When their bodies are in early stages of enmeshing, the physical interconnections read as signs of youthful, sexual love. They wake up with their sticky thighs connected in the cave. They fuck ecstatically in a bathroom stall but then cannot detach Tim’s dick from Millie’s vagina. (Anyone in the early stages of fucking someone they love likely knows the feeling). The connections eventually become more compulsive, more painful, more nonsensical. Millie and Tim’s arms crawl inside each other, bulging each other’s veins and flexing each other’s muscles. It becomes harder, bloodier, and more painful to detach. Tim and Millie are faced with a real ultimatum. Do they really want to spend the rest of their lives together at all times? Do they really want to share genes? The latter question to me reads quite obviously as a fear around having a baby, the former around marriage. It’s heterosexual-reproductive-anxiety turned human-to-human-gross-out-osmosis. 

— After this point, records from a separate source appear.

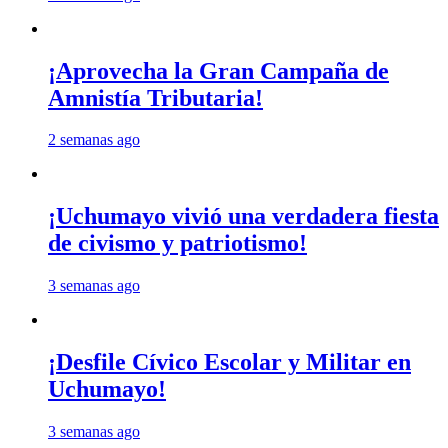
¡Aprovecha la Gran Campaña de
Amnistía Tributaria!
2 semanas ago
¡Uchumayo vivió una verdadera fiesta
de civismo y patriotismo!
3 semanas ago
¡Desfile Cívico Escolar y Militar en
Uchumayo!
3 semanas ago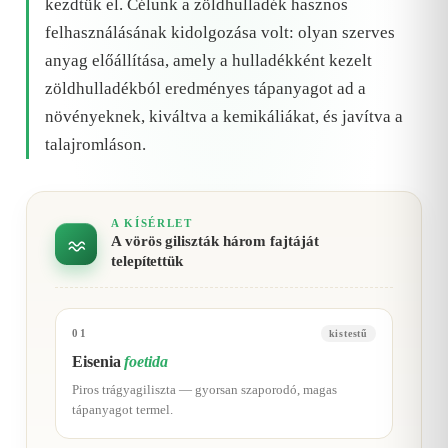
kezdtük el. Célunk a zöldhulladék hasznos
felhasználásának kidolgozása volt: olyan szerves
anyag előállítása, amely a hulladékként kezelt
zöldhulladékból eredményes tápanyagot ad a
növényeknek, kiváltva a kemikáliákat, és javítva a
talajromláson.
A KÍSÉRLET
A vörös giliszták három fajtáját
telepítettük
01
kistestű
Eisenia
foetida
Piros trágyagiliszta — gyorsan szaporodó, magas
tápanyagot termel.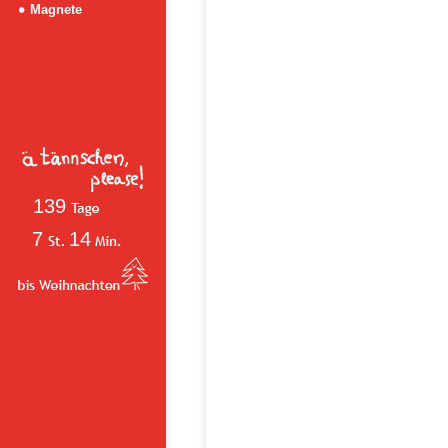
Magnete
139
7
14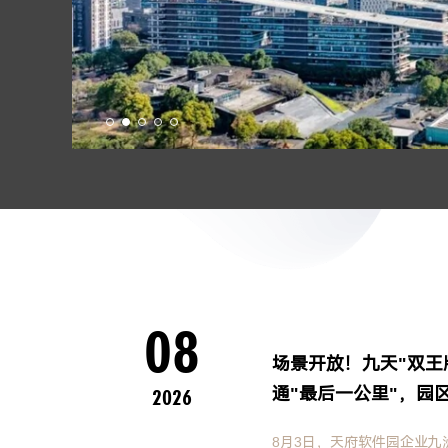
·
能
为
公
08
场景开放！九天"双王
通"最后一公里"，园
2026
8月3日，天府软件园企业九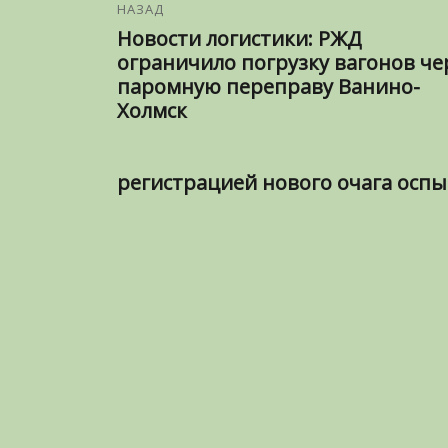
НАЗАД
Новости логистики: РЖД
ограничило погрузку вагонов че
паромную переправу Ванино-
Холмск
регистрацией нового очага оспы 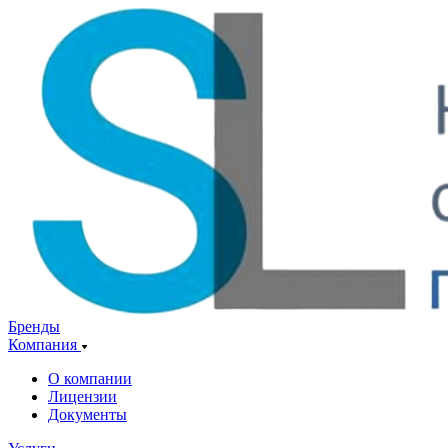
Бренды
Компания
О компании
Лицензии
Документы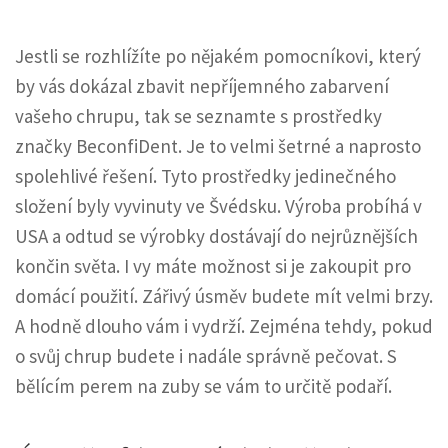
Jestli se rozhlížíte po nějakém pomocníkovi, který
by vás dokázal zbavit nepříjemného zabarvení
vašeho chrupu, tak se seznamte s prostředky
značky BeconfiDent. Je to velmi šetrné a naprosto
spolehlivé řešení. Tyto prostředky jedinečného
složení byly vyvinuty ve Švédsku. Výroba probíhá v
USA a odtud se výrobky dostávají do nejrůznějších
končin světa. I vy máte možnost si je zakoupit pro
domácí použití. Zářivý úsměv budete mít velmi brzy.
A hodně dlouho vám i vydrží. Zejména tehdy, pokud
o svůj chrup budete i nadále správně pečovat. S
bělícím perem na zuby se vám to určitě podaří.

All of Together’s body horror enmeshments present a gnarly song-and-dance around a not-all-that subversive fear. The heart of Together is a trepidation about moving from being a young, hot, couple to a duo who are officially and forever partnered. Together feels like a response to a modern culture where there is less and less social, financial, and cultural requirements to commit in the traditional, institutional senses. What does it mean to agree to be together nowadays? How do you know for sure? We will be different after taking the leap, maybe, but different how? Together suggests that there is a loss of self offered in exchange for true intimacy. Scary. I’d much rather meditate on the workings of a gluey sex embrace. Anybody got some of that magic water?